ASSIGNMENT:
Find the line containing "focal_mm: 20.5" in the records below. Copy exactly that line and each one after it, ending at the line containing "focal_mm: 7.8", and nothing more.

DATA SECTION:
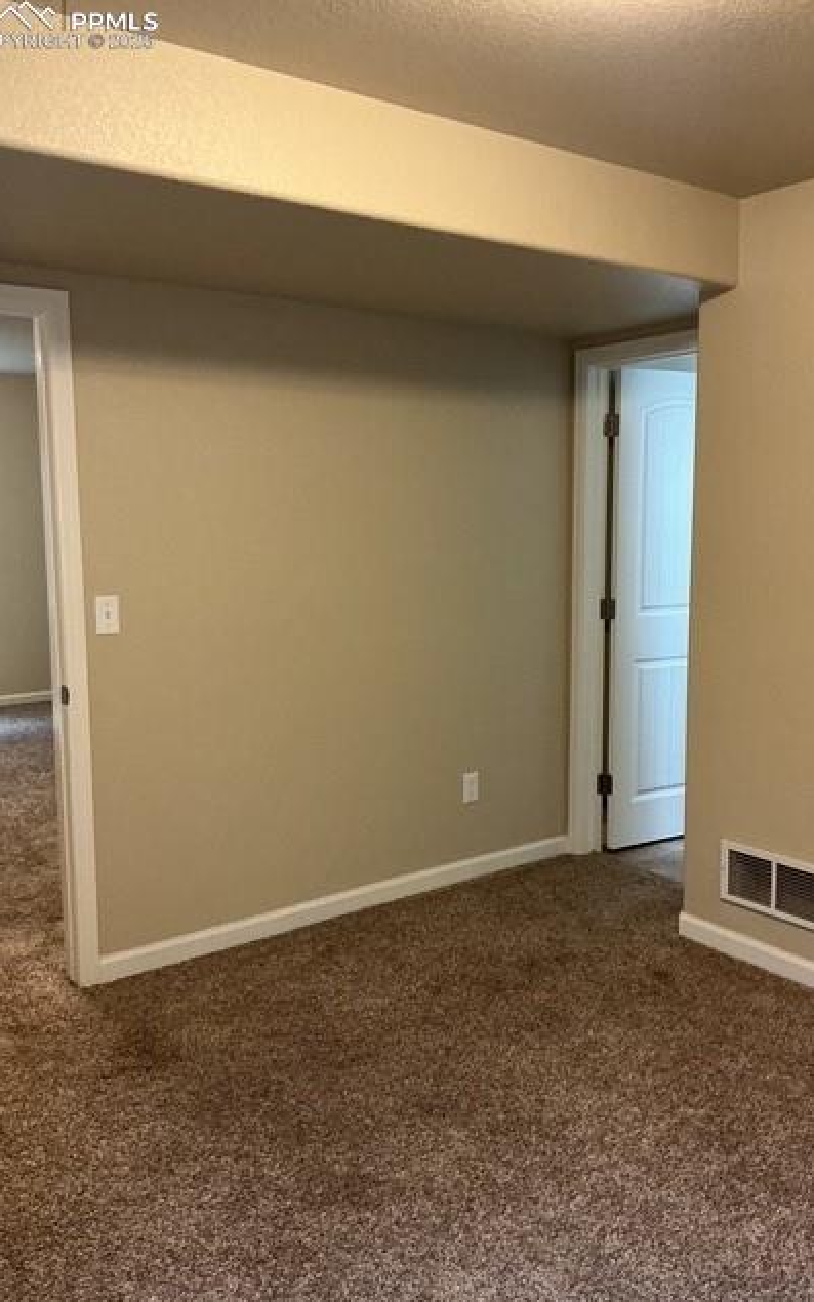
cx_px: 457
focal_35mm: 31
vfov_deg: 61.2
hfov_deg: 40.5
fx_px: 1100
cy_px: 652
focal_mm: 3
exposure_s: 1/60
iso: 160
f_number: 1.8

* * *

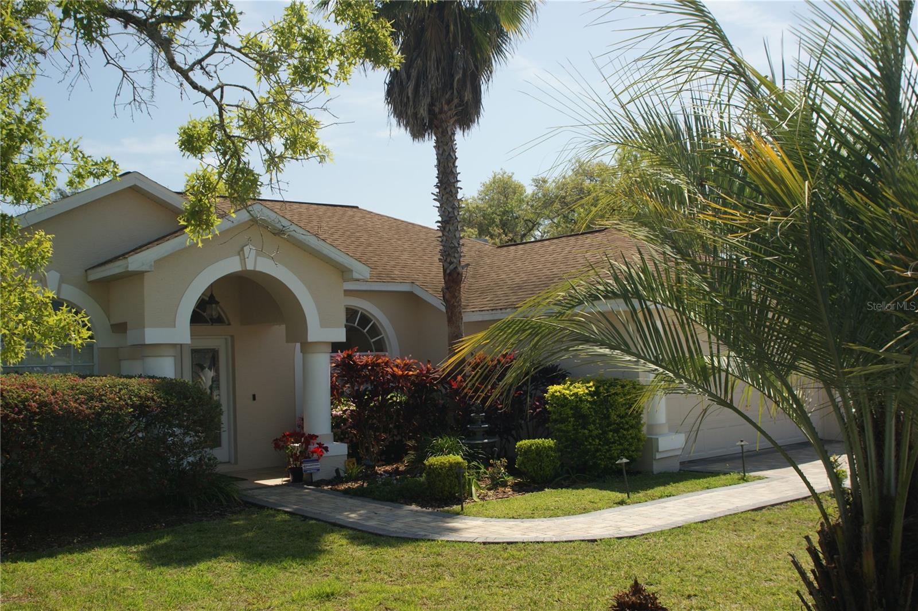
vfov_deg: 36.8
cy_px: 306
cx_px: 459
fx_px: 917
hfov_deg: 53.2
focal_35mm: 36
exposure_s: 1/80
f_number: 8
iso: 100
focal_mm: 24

==

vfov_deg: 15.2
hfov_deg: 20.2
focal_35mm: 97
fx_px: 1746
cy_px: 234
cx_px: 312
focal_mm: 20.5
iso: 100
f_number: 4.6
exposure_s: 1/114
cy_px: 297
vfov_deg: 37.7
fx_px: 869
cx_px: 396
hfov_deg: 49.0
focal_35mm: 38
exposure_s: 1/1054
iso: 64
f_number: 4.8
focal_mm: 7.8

TASK ANSWER:
focal_mm: 20.5
iso: 100
f_number: 4.6
exposure_s: 1/114
cy_px: 297
vfov_deg: 37.7
fx_px: 869
cx_px: 396
hfov_deg: 49.0
focal_35mm: 38
exposure_s: 1/1054
iso: 64
f_number: 4.8
focal_mm: 7.8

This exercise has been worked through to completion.